Ex-Könige genießen in Spanien den Luxus, dass für sie nur das Oberste Gericht zuständig ist. Und das hat die Causa Solà erst gar nicht angenommen, weil die Ansprüche des Katalanen "unbegründet" seien. Im Fall Sartiou beschied es, die vorgelegten Beweise seien "nicht ausreichend". Die schriftlichen Begründungen haben beide Anwälte noch nicht erhalten, doch wollen sie beide vor das Verfassungsgericht ziehen, getrennt. Und falls sie dort nicht durchkommen, den Europäischen Gerichtshof für Menschenrechte in Straßburg anrufen, was sicherstellt, dass die Boulevardpresse noch häufiger über den Schürzenjäger Juan Carlos schreiben darf. Das einstige Verhalten des früheren Königs im Umgang mit Frauen ist in Spanien ja längst legendär; noch vor drei Jahren hatte seine angebliche Affäre mit einer deutschen Geschäftsfrau, die durch eine Kurzzeitehe den Titel einer Prinzessin zu Sayn-Wittgenstein erworben hat, für Schlagzeilen gesorgt. Mittlerweile aber ist Juan Carlos 77, hat marode Knochen und ist stark gealtert. Auch deshalb wird in Spanien über die Unabhängigkeit der Gerichte diskutiert: Ist es nicht so, dass die obersten Richter, unter denen Konservative die Mehrheit haben, alle Register ziehen, um die Verfahren zu blockieren?
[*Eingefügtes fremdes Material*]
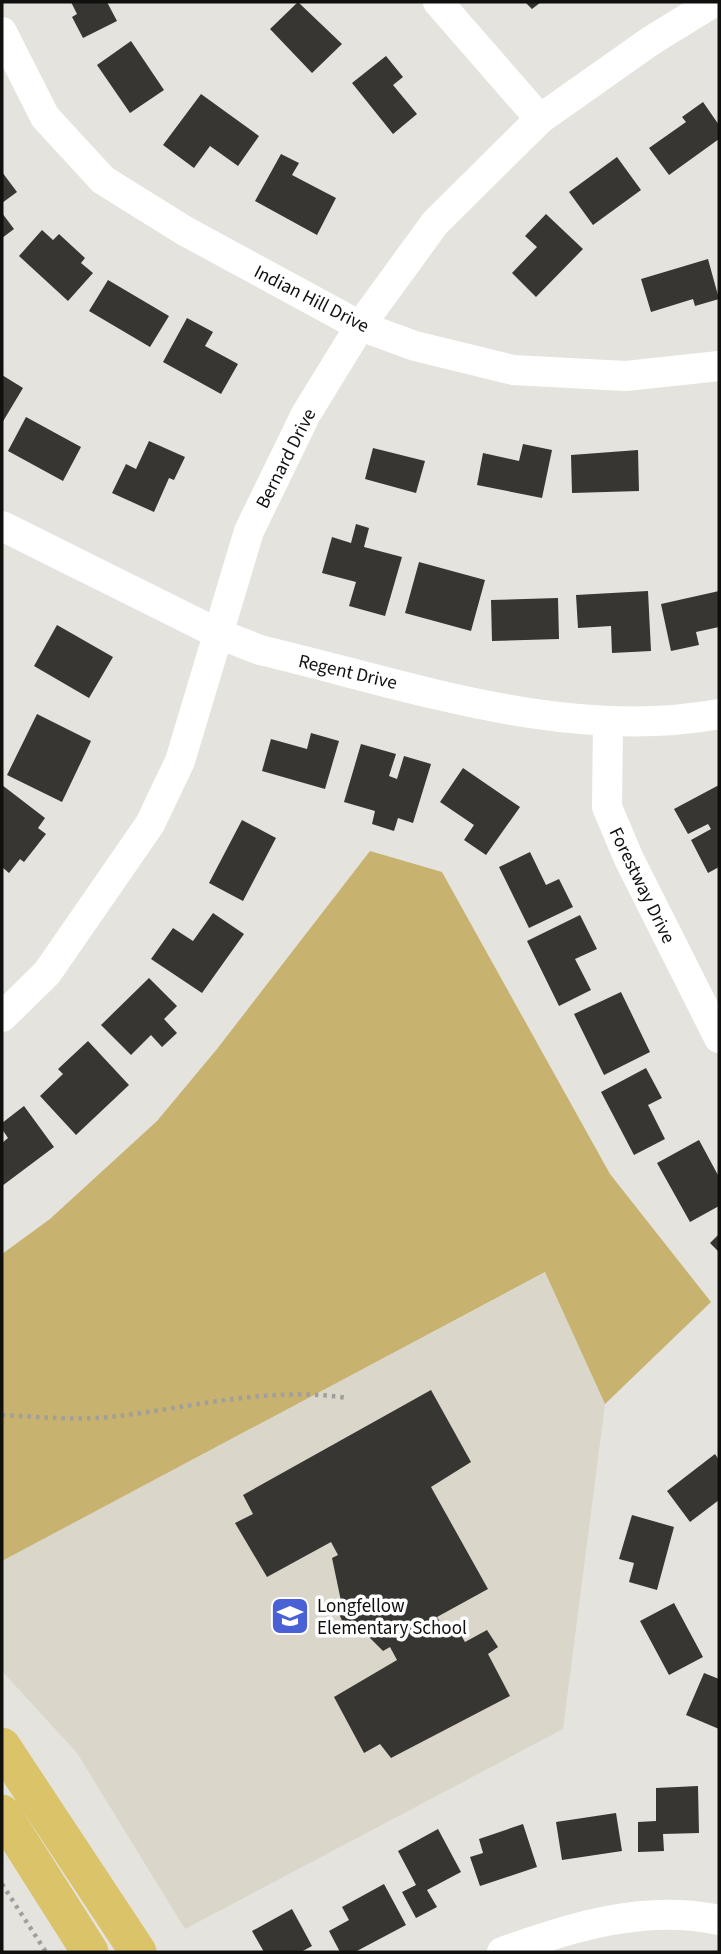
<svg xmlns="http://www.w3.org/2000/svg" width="721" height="1954" font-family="'Source Sans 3',sans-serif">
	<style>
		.built { fill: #dad6ca }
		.green { fill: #c8b26f }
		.building { fill: #373632 }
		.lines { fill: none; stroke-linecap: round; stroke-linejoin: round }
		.path { stroke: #a09f9b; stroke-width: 4.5; stroke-dasharray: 3.5 5; stroke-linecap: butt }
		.minor { stroke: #fff; stroke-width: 30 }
		.major { stroke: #dac368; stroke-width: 37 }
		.labels { text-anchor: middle; stroke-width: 7; stroke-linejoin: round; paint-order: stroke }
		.street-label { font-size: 19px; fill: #10100e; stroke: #fff }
		.poi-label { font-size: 19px; fill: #10100e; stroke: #fff; text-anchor: start }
	</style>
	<rect width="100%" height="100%" fill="#e5e3de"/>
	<!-- built -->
	<path class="built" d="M546 1272 605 1404 563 1729 185 1929 77 1753 2 1671V1561Z"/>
	<!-- green -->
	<path class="green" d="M370 851 442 872 610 1174 711 1302 605 1404 545 1272 2 1561V1254L50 1219 157 1121 217 1049Z"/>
	<!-- building -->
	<path class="building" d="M71 2H107L117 21 83 38 72 17 77 14Z
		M298 2 342 44 312 73 270 29Z
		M525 2H541L532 9Z
		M131 41 164 90 130 113 97 65Z
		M386 56 403 77 393 85 417 114 393 134 352 83Z
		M201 94 259 136 238 166 210 146 194 168 163 145Z
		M703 102 719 125V139L669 175 649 148 686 122 682 117Z
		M281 154 299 163 292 175 336 198 317 235 255 201Z
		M617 157 641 190 593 225 569 192Z
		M2 172 17 192 2 203Z
		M2 213 14 229 2 238Z
		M546 214 583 249 536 297 512 273 537 247 525 236Z
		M42 230 53 240 59 234 85 258 81 263 93 273 68 301 19 256Z
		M708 259 719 299 695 306 693 299 651 312 641 279Z
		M108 280 169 316 150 347 89 311Z
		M187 318 213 332 205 346 238 364 221 394 163 362Z
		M2 375 23 388 2 423Z
		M26 417 81 447 63 481 8 451Z
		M149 441 185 457 174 480 169 478 154 512 112 493 126 464 136 469Z
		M523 444 552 450 542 498 477 485 483 453 519 461Z
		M373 448 425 461 416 493 365 479Z
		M638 450 639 491 572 493 571 455Z
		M356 524 369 528 364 547 402 557 385 616 349 606 356 582 322 573 332 537 351 543Z
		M419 562 485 580 471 631 405 613Z
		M648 591 651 651 612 653 611 626 578 628 576 595Z
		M719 591V627L696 632 699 645 671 651 661 604Z
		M558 598 559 639 492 641 491 600Z
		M57 625 113 657 89 698 34 666Z
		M37 714 91 741 62 802 7 775Z
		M311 733 339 741 325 789 262 771 271 739 307 749Z
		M361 744 396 754 389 776 397 779 404 756 431 764 413 823 398 818 394 831 372 824 375 811 344 802Z
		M463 768 520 807 486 855 464 840 474 825 440 802Z
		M2 785 45 818 38 828 46 834 24 862 20 859 9 873 2 867Z
		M719 785V867L708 873 691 840 711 829 708 824 688 834 674 809Z
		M242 820 276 838 243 901 209 883Z
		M530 852 546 885 559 879 573 907 529 928 499 867Z
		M213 913 244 934 202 993 151 959 173 928 193 941Z
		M580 915 597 949 575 959 591 990 559 1006 527 941Z
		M149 978 177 1006 164 1019 177 1033 162 1047 151 1035 131 1055 101 1025Z
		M621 992 650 1052 604 1075 574 1014Z
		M88 1041 129 1085 76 1135 40 1096 63 1074 58 1069Z
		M646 1068 662 1098 648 1105 665 1139 634 1155 601 1092Z
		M24 1106 54 1147 2 1186V1143L8 1138 2 1129V1123Z
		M699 1140 719 1177V1206L690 1222 657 1163Z
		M719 1234V1252L710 1243Z
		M431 1390 471 1462 431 1487 488 1589 437 1617 446 1632 457 1628 465 1642 487 1630 498 1647 488 1654 510 1696 391 1758 380 1744 364 1753 334 1697 397 1660 390 1647 383 1651 354 1622 344 1625 335 1605 341 1601 332 1558 338 1555 331 1542 267 1577 235 1523 253 1514 243 1495Z
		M715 1454 719 1460V1500L690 1522 667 1491Z
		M632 1515 674 1527 657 1590 629 1582 634 1563 619 1559Z
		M674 1603 703 1657 669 1675 640 1621Z
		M704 1673 719 1679V1729L686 1715Z
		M698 1786 699 1833 663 1834 664 1851 638 1852V1822L656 1821V1788Z
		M616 1813 622 1851 562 1860 556 1822Z
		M523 1824 537 1867 480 1886 470 1857 483 1853 479 1839Z
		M438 1829 461 1872 427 1890 437 1907 416 1918 402 1892 416 1885 398 1851Z
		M384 1884 406 1925 355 1952H340L329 1931 349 1920 342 1907Z
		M292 1909 312 1946 301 1952H264L252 1931Z"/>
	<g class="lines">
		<!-- path -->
		<path class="path" d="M2 1415C40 1417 82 1421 119 1416 193 1407 272 1386 347 1398
			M2 1884 46 1952"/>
		<!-- minor -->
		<path class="minor" d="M438 2 540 119
			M2 32 45 117 103 180 185 231 360 326 415 346 513 370 626 376 719 366
			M2 526 219 634 260 650C408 685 566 742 719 714
			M608 722 607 807 629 859 719 1038
			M2 1017 47 973 150 824 180 761 249 531 306 414 360 326 435 223 540 119 652 40 714 2
			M502 1952C571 1927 645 1904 719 1920"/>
		<!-- major -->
		<path class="major" d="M2 1746 138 1952
			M2 1813 90 1952"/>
	</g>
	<!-- icons -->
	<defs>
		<g id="school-square" transform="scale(2.0125)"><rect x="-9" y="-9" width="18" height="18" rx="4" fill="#4a60d5" stroke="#fff"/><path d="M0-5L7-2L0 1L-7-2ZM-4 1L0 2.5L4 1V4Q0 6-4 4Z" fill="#fff"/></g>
	</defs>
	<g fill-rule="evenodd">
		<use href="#school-square" x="290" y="1616"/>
	</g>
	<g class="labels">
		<!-- street labels -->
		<g class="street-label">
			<text transform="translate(312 298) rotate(27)" y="7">Indian Hill Drive</text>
			<text transform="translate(285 458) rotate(-63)" y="7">Bernard Drive</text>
			<text transform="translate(348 671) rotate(13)" y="7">Regent Drive</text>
			<text transform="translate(643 885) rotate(64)" y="7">Forestway Drive</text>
		</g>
		<!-- poi labels -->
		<g class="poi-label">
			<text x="317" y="1612">Longfellow<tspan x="317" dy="22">Elementary School</tspan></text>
		</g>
	</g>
	<!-- border -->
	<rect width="721" height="1954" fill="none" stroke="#10100e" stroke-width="7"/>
</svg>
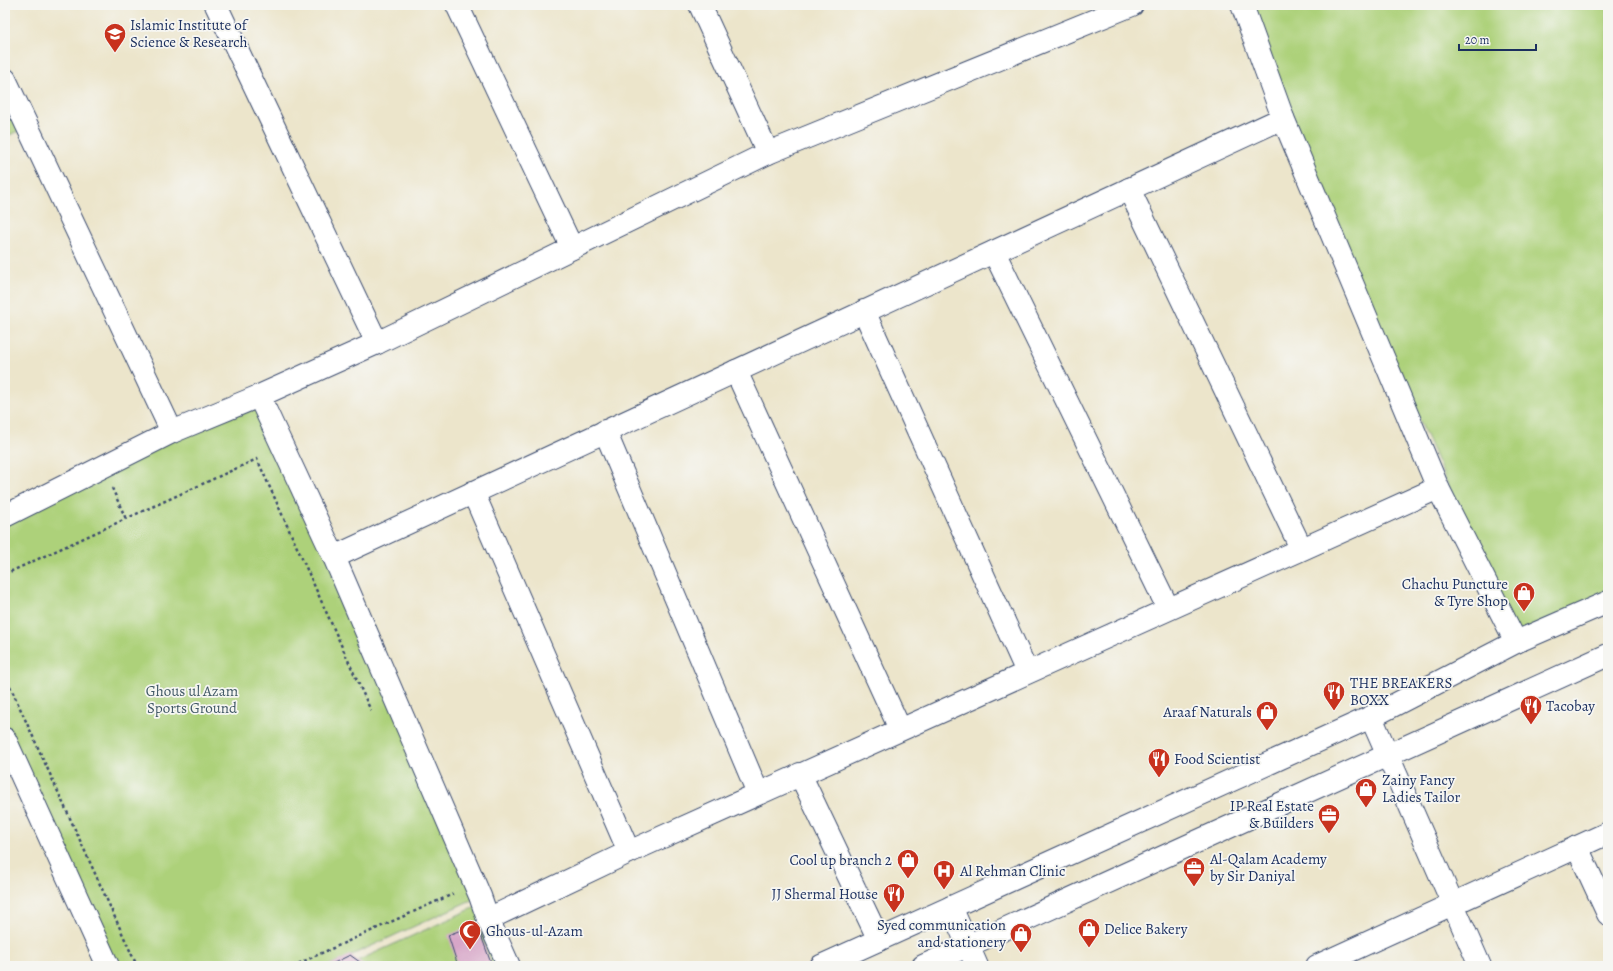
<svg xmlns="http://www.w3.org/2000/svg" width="1613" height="971" viewBox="0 0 1613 971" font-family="Alegreya,serif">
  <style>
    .green { fill: #add17a; stroke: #64806c }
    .building { fill: #d7a6c8 }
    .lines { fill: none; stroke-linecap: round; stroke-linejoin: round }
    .minor-casing { stroke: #3a4a6e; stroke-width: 24 }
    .major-casing { stroke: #3a4a6e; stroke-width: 24 }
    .path { stroke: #3a4a6e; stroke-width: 2.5; stroke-dasharray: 3 3; stroke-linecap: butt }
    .minor { stroke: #fff; stroke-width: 22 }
    .major { stroke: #fff; stroke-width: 22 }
    .labels { text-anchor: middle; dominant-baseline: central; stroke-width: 3.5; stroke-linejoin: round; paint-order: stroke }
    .poi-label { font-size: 15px; fill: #1b2f5e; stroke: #f6f6f2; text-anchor: start }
    .park-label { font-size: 15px; fill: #405865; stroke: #f6f6f2 }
  </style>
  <rect width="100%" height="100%" fill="#f6f6f2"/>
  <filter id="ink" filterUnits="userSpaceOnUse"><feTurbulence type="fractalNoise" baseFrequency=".025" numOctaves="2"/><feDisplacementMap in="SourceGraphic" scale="8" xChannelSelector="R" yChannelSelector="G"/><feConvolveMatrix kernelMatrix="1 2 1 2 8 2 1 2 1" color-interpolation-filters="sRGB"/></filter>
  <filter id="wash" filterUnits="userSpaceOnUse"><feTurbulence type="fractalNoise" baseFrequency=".012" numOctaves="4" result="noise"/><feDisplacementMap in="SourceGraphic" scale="16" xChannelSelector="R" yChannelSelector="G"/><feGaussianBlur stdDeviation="0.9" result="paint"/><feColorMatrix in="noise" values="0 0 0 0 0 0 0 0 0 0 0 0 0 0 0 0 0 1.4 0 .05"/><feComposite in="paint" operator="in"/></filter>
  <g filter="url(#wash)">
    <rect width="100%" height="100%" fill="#ece5cb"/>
    <!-- green -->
    <g class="green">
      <polygon points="1237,5 1608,5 1608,609 1520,649"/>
      <polygon points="5,81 27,127 5,137"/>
      <polygon points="259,396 480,896 328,966 108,966 5,739 5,514"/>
      <polygon points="482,904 509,966 346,966"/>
    </g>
    <g id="blocks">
      <!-- building -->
      <g class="building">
        <polygon points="477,924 492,966 458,966 448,935"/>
        <polygon points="350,955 364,965 363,966 328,966"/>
      </g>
    </g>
  </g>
  <g filter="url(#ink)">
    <use href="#blocks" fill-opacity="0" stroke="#3a4a6e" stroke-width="1"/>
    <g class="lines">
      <!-- minor casing -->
      <g class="minor-casing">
        <g id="minor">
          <polyline points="216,5 377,343"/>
          <polyline points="457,5 572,248"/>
          <polyline points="700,5 768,153"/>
          <polyline points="1242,5 1283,118 1438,488 1516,642"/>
          <polyline points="5,79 172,432"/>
          <polyline points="1129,189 1301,548"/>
          <polyline points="994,252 1168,608"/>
          <polyline points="864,311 1027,672"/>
          <polyline points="736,371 900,729"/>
          <polyline points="259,396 334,557 480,896 488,919 509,966"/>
          <polyline points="605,431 758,793"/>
          <polyline points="473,492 629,852"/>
          <polyline points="5,516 172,432 259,396 377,343 768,153 1132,5"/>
          <polyline points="334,557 1283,118"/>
          <polyline points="1371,717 1480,966"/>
          <polyline points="5,739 108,966"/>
          <polyline points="800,774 879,940"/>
          <polyline points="1577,847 1608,914"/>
          <polyline points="951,907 977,966"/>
          <polyline points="488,919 629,852 1438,488"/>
          <polyline points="1317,966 1608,833"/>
        </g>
      </g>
      <!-- major casing -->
      <g class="major-casing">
        <g id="major">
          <polyline points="821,966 1371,717 1516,642 1608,602"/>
          <polyline points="923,966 1608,655"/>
        </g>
      </g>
      <!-- path -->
      <g class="path">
        <polyline points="112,488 126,519"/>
        <polyline points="5,574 257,459 371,711"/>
        <polyline points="5,675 137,966"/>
        <polyline points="293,966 453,894"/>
      </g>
      <!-- minor -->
      <use href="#minor" class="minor"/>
      <!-- major -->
      <use href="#major" class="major"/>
    </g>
  </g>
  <!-- icons -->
  <defs>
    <g id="university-pin" transform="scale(1.15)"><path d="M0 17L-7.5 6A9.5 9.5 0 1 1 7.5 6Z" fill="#c8321e" stroke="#f6f6f2"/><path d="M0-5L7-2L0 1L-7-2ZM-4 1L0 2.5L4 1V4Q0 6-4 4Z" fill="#fff"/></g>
    <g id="shop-pin" transform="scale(1.15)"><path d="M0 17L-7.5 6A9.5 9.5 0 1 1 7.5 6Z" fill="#c8321e" stroke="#f6f6f2"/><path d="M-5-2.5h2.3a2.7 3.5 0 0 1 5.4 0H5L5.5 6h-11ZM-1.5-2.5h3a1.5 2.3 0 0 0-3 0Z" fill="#fff"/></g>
    <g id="restaurant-pin" transform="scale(1.15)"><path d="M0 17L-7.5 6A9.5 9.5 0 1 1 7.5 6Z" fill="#c8321e" stroke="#f6f6f2"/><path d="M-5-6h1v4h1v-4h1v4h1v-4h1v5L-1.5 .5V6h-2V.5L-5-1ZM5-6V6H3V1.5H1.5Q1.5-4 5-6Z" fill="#fff"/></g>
    <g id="office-pin" transform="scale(1.15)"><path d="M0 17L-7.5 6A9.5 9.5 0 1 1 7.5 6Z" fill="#c8321e" stroke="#f6f6f2"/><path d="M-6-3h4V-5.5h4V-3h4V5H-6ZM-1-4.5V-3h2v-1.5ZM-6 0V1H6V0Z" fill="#fff"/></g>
    <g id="hospital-pin" transform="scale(1.15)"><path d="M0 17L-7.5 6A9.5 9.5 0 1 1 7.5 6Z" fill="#c8321e" stroke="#f6f6f2"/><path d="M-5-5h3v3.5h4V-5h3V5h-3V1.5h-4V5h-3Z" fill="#fff"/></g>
    <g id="mosque-pin" transform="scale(1.15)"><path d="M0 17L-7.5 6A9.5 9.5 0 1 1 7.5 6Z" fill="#c8321e" stroke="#f6f6f2"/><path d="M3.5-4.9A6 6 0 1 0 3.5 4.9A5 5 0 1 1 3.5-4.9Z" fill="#fff"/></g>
  </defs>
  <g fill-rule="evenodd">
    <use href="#university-pin" x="115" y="34"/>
    <use href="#shop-pin" x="1524" y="593"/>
    <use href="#restaurant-pin" x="1334" y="692"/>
    <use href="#restaurant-pin" x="1531" y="706"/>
    <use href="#shop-pin" x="1267" y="712"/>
    <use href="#restaurant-pin" x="1159" y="759"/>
    <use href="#shop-pin" x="1366" y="789"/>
    <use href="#office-pin" x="1329" y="815"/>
    <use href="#shop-pin" x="908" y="860"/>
    <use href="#office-pin" x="1194" y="868"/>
    <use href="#hospital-pin" x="944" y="871"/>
    <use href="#restaurant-pin" x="894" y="894"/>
    <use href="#shop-pin" x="1089" y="929"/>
    <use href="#mosque-pin" x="470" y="931"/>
    <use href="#shop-pin" x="1021" y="934"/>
  </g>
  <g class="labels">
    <!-- poi labels -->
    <g class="poi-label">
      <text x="130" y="25">Islamic Institute of<tspan x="130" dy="17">Science &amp; Research</tspan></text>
      <text x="1508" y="584" text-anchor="end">Chachu Puncture<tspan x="1508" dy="17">&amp; Tyre Shop</tspan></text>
      <text x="1350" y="683">THE BREAKERS<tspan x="1350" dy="17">BOXX</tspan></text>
      <text x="1546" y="706">Tacobay</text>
      <text x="1252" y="712" text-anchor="end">Araaf Naturals</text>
      <text x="1174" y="759">Food Scientist</text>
      <text x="1382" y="780">Zainy Fancy<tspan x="1382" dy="17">Ladies Tailor</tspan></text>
      <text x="1314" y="806" text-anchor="end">IP Real Estate<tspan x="1314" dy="17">&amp; Builders</tspan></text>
      <text x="1210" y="859">Al-Qalam Academy<tspan x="1210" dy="17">by Sir Daniyal</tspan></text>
      <text x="892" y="860" text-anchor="end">Cool up branch 2</text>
      <text x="960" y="871">Al Rehman Clinic</text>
      <text x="878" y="894" text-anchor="end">JJ Shermal House</text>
      <text x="1006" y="925" text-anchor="end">Syed communication<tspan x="1006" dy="17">and stationery</tspan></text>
      <text x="1104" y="929">Delice Bakery</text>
      <text x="486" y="931">Ghous-ul-Azam</text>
    </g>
    <!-- park labels -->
    <g class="park-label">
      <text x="192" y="691">Ghous ul Azam<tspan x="192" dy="17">Sports Ground</tspan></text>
    </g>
  </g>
  <!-- margin -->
  <rect width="1613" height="971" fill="none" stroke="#f6f6f2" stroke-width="20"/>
  <!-- scale -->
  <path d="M1459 44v6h77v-6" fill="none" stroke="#1b2f5e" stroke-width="2"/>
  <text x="1465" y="44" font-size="12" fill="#1b2f5e" stroke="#f6f6f2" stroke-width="3" paint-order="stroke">20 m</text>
</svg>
Juan Carlos kann bestenfalls Vater von einem der beiden Antragsteller sein

Im Fall Sartiau kolportierte die Regenbogenpresse zwei Details, die angeblich die Richter zur Abweisung ihres Antrags bewogen hätten: In der eidesstattlichen Erklärung war von einem 31-jährigen Liebhaber mit blauen Augen die Rede. Doch war Juan Carlos zum angegeben Zeitpunkt erst 29. Außerdem sind seine Augen grün. Hinzu kommt, dass die Belgierin mit zwei Versionen über die angebliche Romanze ihrer Mutter mit Juan Carlos zitiert wird: Nach der ersten hat diese ihn kennengelernt, als sie bei einer adligen Familie auf einem Schloss in Belgien als Kindermädchen arbeitete, über zehn Jahre hätten sie sich immer wieder getroffen. Nach der anderen Version handelte es sich um einen Urlaubsflirt in einem Hotel an der Costa del Sol, sie habe erst nach der Abreise ihres Drei-Nächte-Liebhabers an der Hotelrezeption erfahren, dass dieser der junge König incognito gewesen sei. Aus Angst, das Kind könne ihr weggenommen werden, habe sie den Namen des Vaters verheimlicht.

Ingrid Sartiau sagt, es gehe ihr nicht um Anteile am Erbe. Sie wolle nur von ihrem Vater einmal in die Armee geschlossen und von ihren Halbgeschwistern als Mitglied der Familie anerkannt werden.

Bei Albert Solà ist das anders. Er wurde als Säugling von einer Bauernfamilie adoptiert, seine Mutter sei Tochter eines reichen Bankiers gewesen, sagt er. Sie habe Juan Carlos, damals noch Kronprinz und unverheiratet, kennengelernt, als dieser seinen Wehrdienst ableistete. Die Schwangerschaft sei eine Schande für die Familie gewesen, das Kind daher bald nach der Geburt zur Adoption freigegeben worden. Solà hat sich auf einen Pullover eine goldene Krone und darunter die Buchstaben "AR" sticken lassen, für seinen Vornamen und das Wort "rey" - König. Da nach der spanischen Verfassung uneheliche Kinder mit ehelichen gleichgestellt sind, hätte er als Ältester im vergangenen Jahr die Thronfolge antreten müssen, und deshalb, glaubt er, werde seine Klage blockiert.

Beide Anwälte bestätigten in der vergangenen Woche, dass sie neue Beweise vorlegen werden. Es ist nur so: Juan Carlos kann bestenfalls Vater von einem der beiden Antragsteller sein. Eine der Mütter hat sich also geirrt - oder gelogen.